Considérant cet état de fait, nous déduisons que l’éradication du phénomène en milieu Soninké, si éradication il y a eue, ne découle pas d’une réelle volonté politique interne mais plutôt et simplement d’une carence endémique des moyens et d’une mutation des rapports des forces qui ne permettent plus la pérennisation du phénomène dans sa forme classique au sein de la société soninké.
En effet, la prise en charge de l’esclave demande des capacités financières énormes, lesquelles étaient par le passé, acquises par le produit de la force de travail de l’esclave lui-même. Il était, il faut le dire, le moteur de la production sociale du maitre et de l’économie locale en général.
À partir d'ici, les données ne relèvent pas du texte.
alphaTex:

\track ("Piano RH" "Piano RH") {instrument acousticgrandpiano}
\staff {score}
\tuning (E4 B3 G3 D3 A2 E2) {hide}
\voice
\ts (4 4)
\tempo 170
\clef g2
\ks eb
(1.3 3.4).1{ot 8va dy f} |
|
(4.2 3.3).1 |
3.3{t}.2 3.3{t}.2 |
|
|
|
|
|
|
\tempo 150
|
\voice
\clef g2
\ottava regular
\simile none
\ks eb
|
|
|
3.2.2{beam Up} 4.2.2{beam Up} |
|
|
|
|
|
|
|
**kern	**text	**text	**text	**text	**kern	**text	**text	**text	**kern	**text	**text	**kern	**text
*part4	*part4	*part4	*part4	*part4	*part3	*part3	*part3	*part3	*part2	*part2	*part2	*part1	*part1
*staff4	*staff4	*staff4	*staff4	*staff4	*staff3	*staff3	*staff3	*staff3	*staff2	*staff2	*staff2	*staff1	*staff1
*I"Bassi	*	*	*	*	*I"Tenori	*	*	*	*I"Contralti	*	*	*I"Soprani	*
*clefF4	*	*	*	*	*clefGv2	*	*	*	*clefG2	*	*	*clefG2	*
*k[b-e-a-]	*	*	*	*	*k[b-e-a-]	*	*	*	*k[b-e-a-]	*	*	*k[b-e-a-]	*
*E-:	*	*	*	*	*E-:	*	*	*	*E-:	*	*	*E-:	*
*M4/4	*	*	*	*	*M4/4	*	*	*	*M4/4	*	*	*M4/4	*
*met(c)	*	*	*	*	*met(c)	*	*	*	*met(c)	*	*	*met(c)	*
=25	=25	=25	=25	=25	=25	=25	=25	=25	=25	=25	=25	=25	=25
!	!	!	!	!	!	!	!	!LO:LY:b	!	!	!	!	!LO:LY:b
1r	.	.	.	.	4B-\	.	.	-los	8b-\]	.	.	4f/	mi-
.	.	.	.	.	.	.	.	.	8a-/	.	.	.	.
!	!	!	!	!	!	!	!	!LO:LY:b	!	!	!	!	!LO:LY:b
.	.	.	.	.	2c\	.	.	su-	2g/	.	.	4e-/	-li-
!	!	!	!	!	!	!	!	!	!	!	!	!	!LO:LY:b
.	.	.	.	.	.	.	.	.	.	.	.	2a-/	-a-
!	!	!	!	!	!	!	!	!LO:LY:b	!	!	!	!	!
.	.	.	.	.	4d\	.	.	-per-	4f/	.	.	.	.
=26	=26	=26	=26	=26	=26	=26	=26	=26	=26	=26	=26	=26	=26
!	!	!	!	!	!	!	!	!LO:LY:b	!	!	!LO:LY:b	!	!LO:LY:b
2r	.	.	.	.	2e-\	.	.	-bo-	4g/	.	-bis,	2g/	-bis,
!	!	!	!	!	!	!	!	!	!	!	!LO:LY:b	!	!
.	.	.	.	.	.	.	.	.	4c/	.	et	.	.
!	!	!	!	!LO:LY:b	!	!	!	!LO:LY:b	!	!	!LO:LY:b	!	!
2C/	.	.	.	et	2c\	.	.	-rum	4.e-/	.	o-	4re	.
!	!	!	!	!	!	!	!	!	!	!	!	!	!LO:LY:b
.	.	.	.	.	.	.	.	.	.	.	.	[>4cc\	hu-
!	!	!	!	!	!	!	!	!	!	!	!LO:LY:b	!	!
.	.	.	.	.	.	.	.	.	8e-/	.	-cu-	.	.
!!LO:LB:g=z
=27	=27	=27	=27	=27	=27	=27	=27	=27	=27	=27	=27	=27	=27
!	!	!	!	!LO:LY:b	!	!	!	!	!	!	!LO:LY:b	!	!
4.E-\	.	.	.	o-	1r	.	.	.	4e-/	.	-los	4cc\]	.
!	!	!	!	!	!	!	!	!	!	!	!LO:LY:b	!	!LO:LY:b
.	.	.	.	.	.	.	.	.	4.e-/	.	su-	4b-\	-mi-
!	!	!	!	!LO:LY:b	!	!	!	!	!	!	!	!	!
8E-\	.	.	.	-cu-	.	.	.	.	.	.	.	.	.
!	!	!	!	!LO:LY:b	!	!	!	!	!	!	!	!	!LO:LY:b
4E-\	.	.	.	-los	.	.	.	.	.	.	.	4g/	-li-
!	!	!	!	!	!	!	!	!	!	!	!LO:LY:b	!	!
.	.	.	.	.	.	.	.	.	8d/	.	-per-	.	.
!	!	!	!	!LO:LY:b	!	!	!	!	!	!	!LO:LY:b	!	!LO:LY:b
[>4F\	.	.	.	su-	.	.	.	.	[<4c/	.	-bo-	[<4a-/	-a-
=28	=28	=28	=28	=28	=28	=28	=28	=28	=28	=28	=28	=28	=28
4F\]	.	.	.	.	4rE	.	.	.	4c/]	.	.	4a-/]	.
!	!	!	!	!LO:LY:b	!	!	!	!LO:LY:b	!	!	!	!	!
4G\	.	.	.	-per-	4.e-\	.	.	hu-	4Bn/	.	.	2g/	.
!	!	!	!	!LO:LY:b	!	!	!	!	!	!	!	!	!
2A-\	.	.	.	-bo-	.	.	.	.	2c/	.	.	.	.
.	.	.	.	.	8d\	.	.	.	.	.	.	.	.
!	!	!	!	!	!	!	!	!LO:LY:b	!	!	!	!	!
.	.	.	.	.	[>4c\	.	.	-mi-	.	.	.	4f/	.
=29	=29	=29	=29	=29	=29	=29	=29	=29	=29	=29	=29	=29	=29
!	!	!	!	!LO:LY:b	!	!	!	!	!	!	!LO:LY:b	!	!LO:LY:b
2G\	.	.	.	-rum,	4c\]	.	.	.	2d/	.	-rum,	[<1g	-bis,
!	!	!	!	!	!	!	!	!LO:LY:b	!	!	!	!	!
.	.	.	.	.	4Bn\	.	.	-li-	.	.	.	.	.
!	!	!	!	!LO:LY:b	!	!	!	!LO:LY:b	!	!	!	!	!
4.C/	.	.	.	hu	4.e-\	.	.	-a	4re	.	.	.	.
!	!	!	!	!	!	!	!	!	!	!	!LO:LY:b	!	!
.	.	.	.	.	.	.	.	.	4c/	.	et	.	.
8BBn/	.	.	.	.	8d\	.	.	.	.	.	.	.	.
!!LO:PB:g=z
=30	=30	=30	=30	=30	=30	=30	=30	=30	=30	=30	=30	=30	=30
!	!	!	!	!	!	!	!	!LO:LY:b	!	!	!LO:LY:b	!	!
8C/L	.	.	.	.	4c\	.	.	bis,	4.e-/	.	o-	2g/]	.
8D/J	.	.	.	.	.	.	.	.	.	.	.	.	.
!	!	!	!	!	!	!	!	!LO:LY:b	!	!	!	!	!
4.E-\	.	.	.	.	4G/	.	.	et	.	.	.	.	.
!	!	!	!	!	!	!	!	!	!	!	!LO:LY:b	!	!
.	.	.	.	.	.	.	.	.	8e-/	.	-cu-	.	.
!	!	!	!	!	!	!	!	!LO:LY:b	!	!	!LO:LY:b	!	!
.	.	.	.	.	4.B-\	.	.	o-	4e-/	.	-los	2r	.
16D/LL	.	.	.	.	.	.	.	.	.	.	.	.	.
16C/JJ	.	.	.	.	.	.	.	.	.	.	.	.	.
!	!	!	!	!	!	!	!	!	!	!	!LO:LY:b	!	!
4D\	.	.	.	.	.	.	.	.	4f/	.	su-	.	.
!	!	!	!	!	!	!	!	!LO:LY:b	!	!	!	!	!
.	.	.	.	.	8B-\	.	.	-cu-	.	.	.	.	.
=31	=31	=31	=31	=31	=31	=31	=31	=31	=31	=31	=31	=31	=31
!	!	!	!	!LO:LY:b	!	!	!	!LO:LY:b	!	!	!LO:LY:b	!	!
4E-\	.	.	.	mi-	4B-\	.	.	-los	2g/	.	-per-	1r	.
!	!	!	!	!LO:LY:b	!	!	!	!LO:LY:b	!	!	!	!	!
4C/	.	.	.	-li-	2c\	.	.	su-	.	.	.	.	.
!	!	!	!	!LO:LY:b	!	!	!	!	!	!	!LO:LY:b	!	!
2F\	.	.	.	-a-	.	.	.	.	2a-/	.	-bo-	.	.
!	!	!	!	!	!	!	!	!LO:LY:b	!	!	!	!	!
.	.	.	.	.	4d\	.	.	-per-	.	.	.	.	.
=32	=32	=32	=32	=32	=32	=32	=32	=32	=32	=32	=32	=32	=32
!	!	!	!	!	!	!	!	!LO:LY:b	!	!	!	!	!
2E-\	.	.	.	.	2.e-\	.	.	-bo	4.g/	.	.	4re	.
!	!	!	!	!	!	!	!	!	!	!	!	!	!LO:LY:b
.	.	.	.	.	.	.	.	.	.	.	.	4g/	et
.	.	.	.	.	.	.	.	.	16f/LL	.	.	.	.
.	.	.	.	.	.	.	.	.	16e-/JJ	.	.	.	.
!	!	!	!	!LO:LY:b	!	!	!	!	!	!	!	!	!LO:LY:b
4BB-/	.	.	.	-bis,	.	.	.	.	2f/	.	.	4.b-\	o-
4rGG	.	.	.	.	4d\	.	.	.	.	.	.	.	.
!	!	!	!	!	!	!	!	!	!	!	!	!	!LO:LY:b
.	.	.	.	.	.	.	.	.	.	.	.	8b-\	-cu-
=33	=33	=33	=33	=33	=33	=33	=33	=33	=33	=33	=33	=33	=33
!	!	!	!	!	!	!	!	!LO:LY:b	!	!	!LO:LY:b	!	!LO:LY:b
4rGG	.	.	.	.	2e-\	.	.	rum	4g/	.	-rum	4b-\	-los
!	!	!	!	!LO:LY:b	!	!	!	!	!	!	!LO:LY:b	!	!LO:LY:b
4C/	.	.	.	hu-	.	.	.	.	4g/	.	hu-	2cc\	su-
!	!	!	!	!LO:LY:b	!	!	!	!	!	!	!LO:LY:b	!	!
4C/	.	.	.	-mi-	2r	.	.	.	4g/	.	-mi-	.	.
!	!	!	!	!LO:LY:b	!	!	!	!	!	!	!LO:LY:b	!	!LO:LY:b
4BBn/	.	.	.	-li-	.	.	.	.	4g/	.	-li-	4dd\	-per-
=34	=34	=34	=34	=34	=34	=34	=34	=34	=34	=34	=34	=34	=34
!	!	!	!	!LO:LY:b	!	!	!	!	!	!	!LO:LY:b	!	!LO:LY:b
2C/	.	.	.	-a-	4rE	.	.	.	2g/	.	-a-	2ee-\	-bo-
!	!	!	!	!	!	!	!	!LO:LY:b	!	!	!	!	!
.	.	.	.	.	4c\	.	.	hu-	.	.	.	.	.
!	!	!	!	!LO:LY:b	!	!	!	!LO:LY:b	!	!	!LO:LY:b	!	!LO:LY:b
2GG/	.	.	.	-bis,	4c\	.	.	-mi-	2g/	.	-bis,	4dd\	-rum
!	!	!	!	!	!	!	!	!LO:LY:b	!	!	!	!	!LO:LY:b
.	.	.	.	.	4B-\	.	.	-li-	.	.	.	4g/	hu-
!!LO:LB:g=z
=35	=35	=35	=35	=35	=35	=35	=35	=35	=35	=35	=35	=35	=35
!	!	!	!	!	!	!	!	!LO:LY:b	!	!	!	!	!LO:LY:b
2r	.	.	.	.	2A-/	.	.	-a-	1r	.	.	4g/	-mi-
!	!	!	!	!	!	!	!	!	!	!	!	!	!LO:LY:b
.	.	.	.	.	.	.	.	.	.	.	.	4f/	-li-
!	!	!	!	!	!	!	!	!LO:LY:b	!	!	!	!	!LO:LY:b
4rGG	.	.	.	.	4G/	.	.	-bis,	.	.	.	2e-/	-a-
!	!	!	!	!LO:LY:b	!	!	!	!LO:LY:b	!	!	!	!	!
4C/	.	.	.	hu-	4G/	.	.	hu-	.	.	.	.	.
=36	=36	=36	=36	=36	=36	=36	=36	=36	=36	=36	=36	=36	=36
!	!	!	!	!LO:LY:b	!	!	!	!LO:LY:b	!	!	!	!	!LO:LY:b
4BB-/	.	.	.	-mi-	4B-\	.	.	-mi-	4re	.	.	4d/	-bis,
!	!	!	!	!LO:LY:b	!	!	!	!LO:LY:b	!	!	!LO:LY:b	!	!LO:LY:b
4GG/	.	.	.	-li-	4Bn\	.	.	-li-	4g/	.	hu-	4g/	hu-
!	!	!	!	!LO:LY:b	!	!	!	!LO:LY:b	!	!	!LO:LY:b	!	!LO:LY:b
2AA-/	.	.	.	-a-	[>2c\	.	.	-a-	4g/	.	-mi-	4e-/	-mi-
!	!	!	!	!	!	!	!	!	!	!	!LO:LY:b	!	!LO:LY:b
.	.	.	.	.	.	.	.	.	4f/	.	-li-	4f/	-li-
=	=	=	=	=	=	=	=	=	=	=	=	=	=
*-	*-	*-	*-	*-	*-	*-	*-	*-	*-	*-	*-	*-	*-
Les conditions multiples et variées qui entretenaient le phonème de l’esclavage dans sa forme classique, n’étant plus, la caste ou classe dite de la noblesse se résigna petit à petit à assouplir les jougs qui pesaient sur l’esclave. Ce qui donne l’impression que le phénomène est révolu et a été éradiqué. Mais, c’est juste une impression, car tous les codes liés au phénomène sont restés vifs et perceptibles à travers toute la structuration de la société. Et la naissance de Ganbanaaxu transnational a démontré que l’éradication tant clamée et crue par certains et annoncée n’était que du rêve ! En effet, les revendications des mouvements abolitionnistes ont rencontré des résistances absolument farouches reflétant ainsi la vivacité du phénomène dans les cœurs, concrétisée par des réactions nostalgiques tragiques partout où les lois des Républiques étaient lacunaires en occultant la situation, quand bien même, leurs lois fondamentales interdisent formellement le phénomène en le criminalisant. Pourtant certains esprits essaient encore de faire croire à la thèse du vide juridique donnant ainsi libre cours aux nostalgiques du passé honteux de commettre des tristes forfaits sans que ce comportement d’un autre âge ne leur suscite la moindre inquiétude. Mais le plus abominable et le plus horrible dans toute cette histoire est que, les défenseurs des droits humains reconnus comme tels à travers des associations légales, sont bel et bien ceux qui croupissent dans les prisons pour avoir dénoncé au 21ème siècle, un phénomène qui a gangrené le monde pendant des siècles et, qui continue encore à sévir par endroits avec la complicité de ceux qui sont sensés défendre la légalité et appliquer les lois, à travers des tribunaux spécialement érigés pour prévenir la persistance du phénomène dans tous les compartiments de la société et dans ses plus infimes manifestations.
Le combat juridique est devenu financièrement, tellement juteux pour certains défenseurs de la légalité que la justice n’est plus qu’un soporifique. Et la vérité doit être dite en tout temps et en tous lieux, pour aviser les âmes justes capables de l’admettre, d’accepter la dénonciation et d’agir pour son application, surtout quand on occupe un poste de responsabilité et de surcroit quand on tient les rênes du commandement. Une telle attitude est digne du patriote, du jaloux pour l’édification, le développement et le progrès de sa patrie ou encore de celui qui croit qu’un Seigneur Tout Puissant jugera un jour entre ses serviteurs. Lutter contre l’injustice et les discriminations ne doit pas être une option, mais un devoir du croyant et de toutes personnes dotées d’un minimum de conscience. Il est aujourd’hui de notre devoir de déconstruire pour mieux comprendre notre société et de défaire certaines conventions pour mieux vivre ensemble.